Document understanding data:
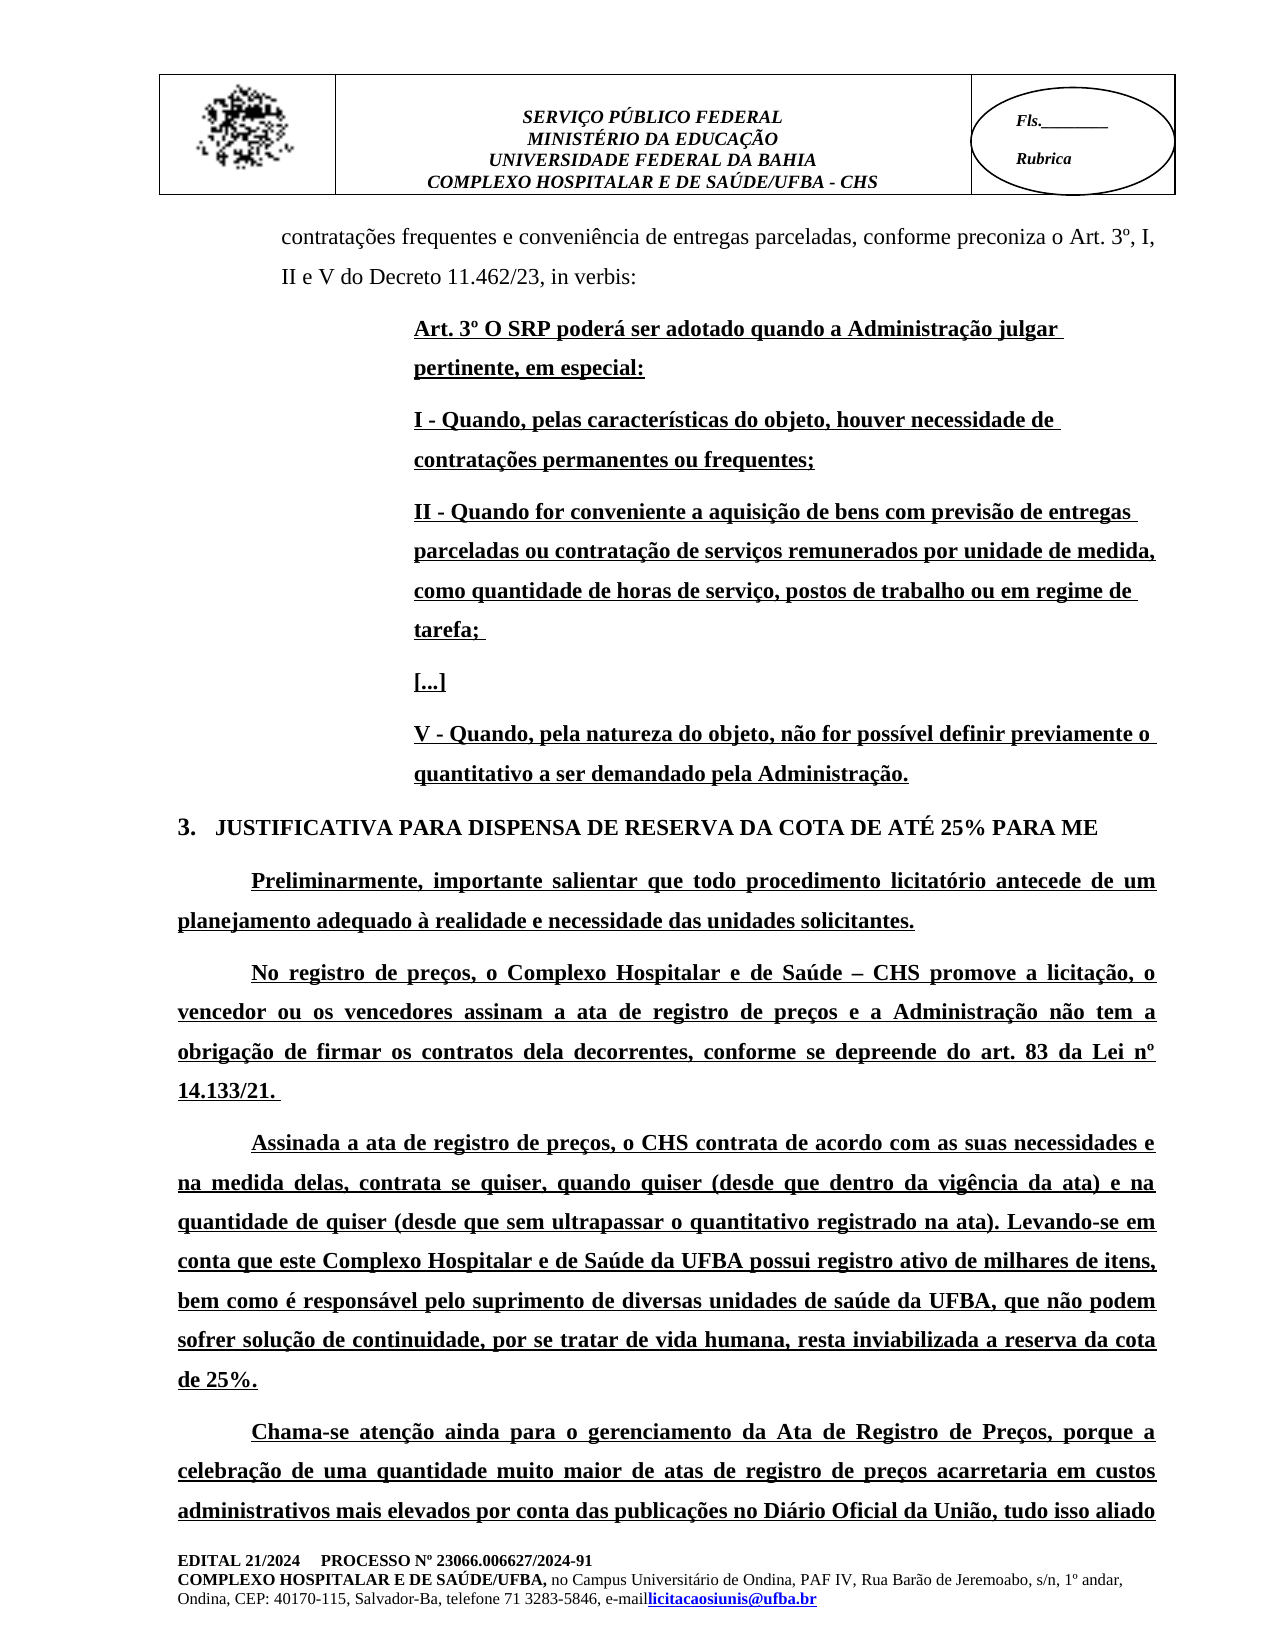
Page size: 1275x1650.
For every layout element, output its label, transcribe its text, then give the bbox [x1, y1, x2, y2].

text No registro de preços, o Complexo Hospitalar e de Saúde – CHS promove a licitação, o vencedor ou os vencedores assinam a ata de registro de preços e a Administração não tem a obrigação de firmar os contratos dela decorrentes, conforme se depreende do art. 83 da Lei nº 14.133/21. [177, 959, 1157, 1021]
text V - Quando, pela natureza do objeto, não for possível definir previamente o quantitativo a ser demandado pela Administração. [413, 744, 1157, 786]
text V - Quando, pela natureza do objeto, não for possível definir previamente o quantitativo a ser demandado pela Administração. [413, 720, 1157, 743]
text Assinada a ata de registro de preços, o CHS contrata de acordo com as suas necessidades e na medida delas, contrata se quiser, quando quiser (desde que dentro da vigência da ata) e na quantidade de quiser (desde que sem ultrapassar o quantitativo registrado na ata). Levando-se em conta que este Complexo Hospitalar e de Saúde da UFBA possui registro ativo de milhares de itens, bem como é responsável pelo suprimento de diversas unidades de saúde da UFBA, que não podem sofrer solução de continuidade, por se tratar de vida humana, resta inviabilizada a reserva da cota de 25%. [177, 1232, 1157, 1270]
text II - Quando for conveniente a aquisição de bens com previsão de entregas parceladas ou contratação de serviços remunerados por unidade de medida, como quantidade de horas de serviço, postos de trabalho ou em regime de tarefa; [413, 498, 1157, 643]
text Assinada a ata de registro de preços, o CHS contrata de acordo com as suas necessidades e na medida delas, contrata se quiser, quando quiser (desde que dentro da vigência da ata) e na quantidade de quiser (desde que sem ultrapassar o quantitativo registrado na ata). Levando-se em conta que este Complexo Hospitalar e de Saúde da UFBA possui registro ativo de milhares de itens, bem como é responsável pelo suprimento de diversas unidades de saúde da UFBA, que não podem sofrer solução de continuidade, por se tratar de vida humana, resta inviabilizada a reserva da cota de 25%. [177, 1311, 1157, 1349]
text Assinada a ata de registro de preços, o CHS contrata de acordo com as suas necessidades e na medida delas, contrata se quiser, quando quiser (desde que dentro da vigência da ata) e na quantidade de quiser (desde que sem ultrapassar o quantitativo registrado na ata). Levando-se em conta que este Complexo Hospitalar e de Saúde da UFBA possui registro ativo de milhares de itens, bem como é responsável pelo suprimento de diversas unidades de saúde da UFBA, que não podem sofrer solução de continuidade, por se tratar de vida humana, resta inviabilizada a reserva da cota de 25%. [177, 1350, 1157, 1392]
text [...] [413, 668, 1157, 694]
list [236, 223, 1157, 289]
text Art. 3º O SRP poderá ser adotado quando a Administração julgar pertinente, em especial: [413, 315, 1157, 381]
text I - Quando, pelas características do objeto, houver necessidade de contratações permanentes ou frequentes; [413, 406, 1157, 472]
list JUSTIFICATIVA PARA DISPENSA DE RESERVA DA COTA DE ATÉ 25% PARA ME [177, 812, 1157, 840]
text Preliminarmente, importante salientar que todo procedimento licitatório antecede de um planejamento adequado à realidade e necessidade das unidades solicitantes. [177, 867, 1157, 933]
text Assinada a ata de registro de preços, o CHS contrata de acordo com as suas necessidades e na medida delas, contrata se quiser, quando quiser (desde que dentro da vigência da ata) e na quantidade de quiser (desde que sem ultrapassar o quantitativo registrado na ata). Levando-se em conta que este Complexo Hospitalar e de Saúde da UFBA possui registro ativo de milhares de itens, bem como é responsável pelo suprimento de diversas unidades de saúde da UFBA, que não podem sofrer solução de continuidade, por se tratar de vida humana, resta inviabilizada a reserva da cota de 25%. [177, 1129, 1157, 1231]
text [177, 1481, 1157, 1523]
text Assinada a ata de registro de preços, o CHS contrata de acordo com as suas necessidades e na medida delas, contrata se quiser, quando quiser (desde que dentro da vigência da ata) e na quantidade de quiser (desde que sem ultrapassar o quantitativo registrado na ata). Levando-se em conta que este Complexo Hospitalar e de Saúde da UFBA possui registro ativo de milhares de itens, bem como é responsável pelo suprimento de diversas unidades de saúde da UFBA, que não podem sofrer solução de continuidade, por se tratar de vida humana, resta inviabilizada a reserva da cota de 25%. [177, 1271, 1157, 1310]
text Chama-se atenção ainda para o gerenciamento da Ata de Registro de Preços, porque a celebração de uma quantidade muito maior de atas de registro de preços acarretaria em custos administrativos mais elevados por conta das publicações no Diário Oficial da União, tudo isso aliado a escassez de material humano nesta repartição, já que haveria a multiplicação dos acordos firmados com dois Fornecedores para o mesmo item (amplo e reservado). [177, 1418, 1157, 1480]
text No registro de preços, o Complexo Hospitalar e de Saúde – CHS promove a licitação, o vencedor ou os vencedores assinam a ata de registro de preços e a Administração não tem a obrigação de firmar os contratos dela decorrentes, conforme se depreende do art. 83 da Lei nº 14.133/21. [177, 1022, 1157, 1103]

Activity:
Wherever the string "list" appears in the records, copy the whole line.

Output for this exercise:
list [236, 223, 1157, 289]
list JUSTIFICATIVA PARA DISPENSA DE RESERVA DA COTA DE ATÉ 25% PARA ME [177, 812, 1157, 840]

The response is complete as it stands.